── ИСХОДНЫЙ ТЕКСТ ──
Отцовские странности
Папина способность “работать на людях” была прямо изумительной. Он не только мог продолжать начатое дело под чуть притушенный говор помянутого дамского кружка, но он с ангельским терпением выносил и возню детей, часто принимавшую довольно буйный характер. Мало того, он же сам устроил в широком простенке дверей в соседний зал висячие качели, и на них-то, прямо за папиной спиной, производились и мной (лет до тринадцати) и моими племянниками самые рискованные, сопровождавшиеся визгами и криками полеты. Все это выносил папочка, и только когда являлся кто-либо с деловым визитом или когда дамский уголок начинал протестовать, качели отвешивались, и двери в залу затворялись.
Другим мучительством для папы являлась музыка, доносившаяся из соседней залы, где стояли рояль и фисгармония. Там в последующие времена я с Валечкой Нувелем на двух этих инструментах, и с величайшим фортиссимо, играли “Walk?renritt” [“Полет валькирий” (нем.).], увертюру Тангейзера, марш из “Нерона” и т. д. И все это так же безропотно переносил папочка, лишь иногда обращаясь к нам с деликатной просьбой, чтобы мы хоть немного сдерживали оглушительную бурность нашего исполнения.
───
=== ПОПРОБУЙТЕ САМИ ===
Где, согласно фрагменту об отцовских странностях, отец устроил висячие качели?
── ЗАПИСАННЫЕ ДАННЫЕ ──
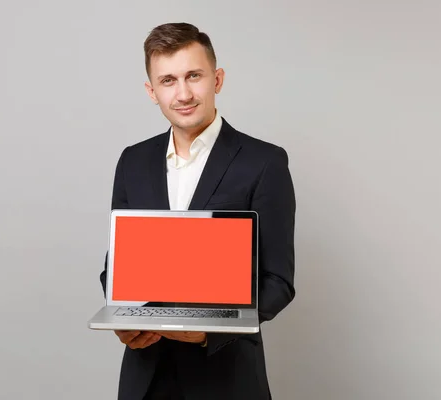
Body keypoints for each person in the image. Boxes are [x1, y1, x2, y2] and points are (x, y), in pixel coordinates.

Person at [99, 22, 296, 400]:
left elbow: (278, 282)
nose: (183, 93)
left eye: (194, 76)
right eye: (168, 80)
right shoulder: (132, 161)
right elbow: (116, 268)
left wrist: (207, 331)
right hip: (145, 378)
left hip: (226, 378)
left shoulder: (264, 162)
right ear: (151, 91)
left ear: (217, 79)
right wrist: (122, 317)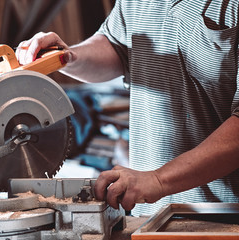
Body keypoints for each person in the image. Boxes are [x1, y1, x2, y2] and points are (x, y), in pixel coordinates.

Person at [16, 0, 239, 216]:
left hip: (222, 214)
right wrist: (67, 57)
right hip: (150, 213)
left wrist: (158, 180)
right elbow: (116, 48)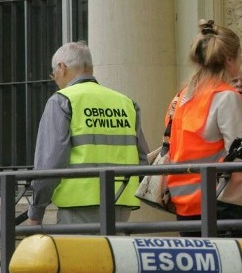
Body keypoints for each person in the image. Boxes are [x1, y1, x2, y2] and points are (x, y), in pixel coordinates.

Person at [25, 41, 149, 226]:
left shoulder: (62, 101)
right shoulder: (126, 102)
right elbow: (143, 159)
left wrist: (36, 210)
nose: (55, 79)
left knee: (78, 255)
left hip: (78, 204)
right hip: (121, 204)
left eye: (54, 74)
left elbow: (50, 162)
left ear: (62, 67)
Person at [167, 19, 242, 237]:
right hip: (217, 205)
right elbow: (240, 155)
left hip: (183, 203)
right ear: (229, 59)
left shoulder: (182, 96)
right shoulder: (226, 97)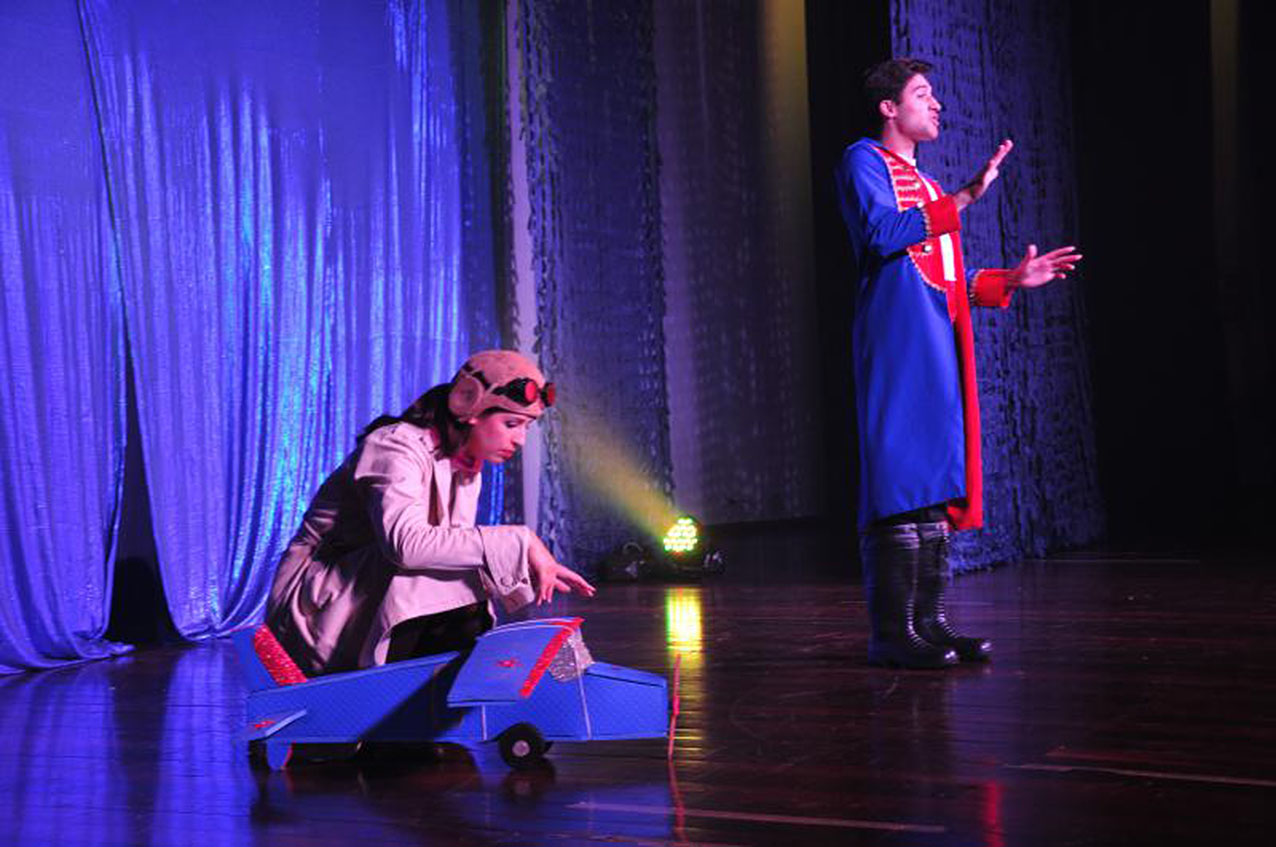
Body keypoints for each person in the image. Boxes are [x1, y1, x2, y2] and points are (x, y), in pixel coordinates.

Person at [835, 58, 1081, 669]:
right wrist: (966, 196)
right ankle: (891, 634)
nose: (936, 105)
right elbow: (881, 235)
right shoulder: (863, 159)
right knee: (898, 477)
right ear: (889, 108)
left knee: (933, 482)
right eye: (922, 95)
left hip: (935, 338)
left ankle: (930, 624)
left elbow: (941, 277)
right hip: (897, 339)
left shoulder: (925, 184)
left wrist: (1011, 280)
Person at [266, 349, 595, 676]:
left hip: (363, 597)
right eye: (511, 424)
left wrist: (515, 559)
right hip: (314, 609)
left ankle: (447, 679)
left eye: (526, 427)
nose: (520, 439)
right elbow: (406, 546)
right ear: (469, 405)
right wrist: (519, 540)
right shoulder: (394, 446)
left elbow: (451, 548)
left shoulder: (465, 464)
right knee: (428, 567)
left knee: (453, 566)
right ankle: (420, 680)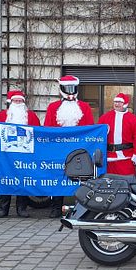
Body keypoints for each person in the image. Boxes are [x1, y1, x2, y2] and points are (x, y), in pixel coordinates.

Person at [44, 75, 95, 218]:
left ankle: (81, 207)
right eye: (68, 89)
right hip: (58, 150)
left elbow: (90, 128)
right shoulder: (53, 107)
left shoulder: (84, 107)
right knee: (58, 177)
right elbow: (48, 128)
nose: (71, 93)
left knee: (81, 177)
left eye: (73, 89)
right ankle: (56, 207)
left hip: (79, 149)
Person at [0, 90, 41, 218]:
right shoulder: (1, 116)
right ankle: (3, 208)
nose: (18, 103)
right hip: (5, 157)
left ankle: (21, 208)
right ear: (10, 102)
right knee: (5, 179)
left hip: (25, 156)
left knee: (23, 181)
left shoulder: (31, 116)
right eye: (15, 101)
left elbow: (39, 135)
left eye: (20, 101)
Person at [98, 93, 136, 176]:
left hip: (127, 158)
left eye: (119, 102)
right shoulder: (104, 118)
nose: (116, 104)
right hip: (109, 158)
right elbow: (99, 137)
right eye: (115, 102)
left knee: (126, 183)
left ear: (125, 104)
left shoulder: (133, 119)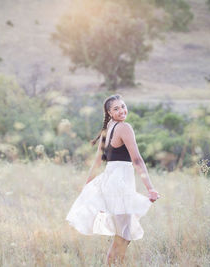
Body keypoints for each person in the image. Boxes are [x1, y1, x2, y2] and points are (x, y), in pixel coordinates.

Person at [66, 94, 160, 266]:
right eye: (116, 109)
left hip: (112, 181)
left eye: (123, 106)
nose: (121, 111)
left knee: (123, 234)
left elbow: (97, 161)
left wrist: (87, 186)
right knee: (124, 236)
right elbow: (137, 159)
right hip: (119, 183)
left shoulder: (108, 128)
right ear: (109, 112)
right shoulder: (124, 128)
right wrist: (150, 189)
───
=== ОТВЕТ К ЗАДАНИЮ ===
В широком простенке дверей в соседний зал.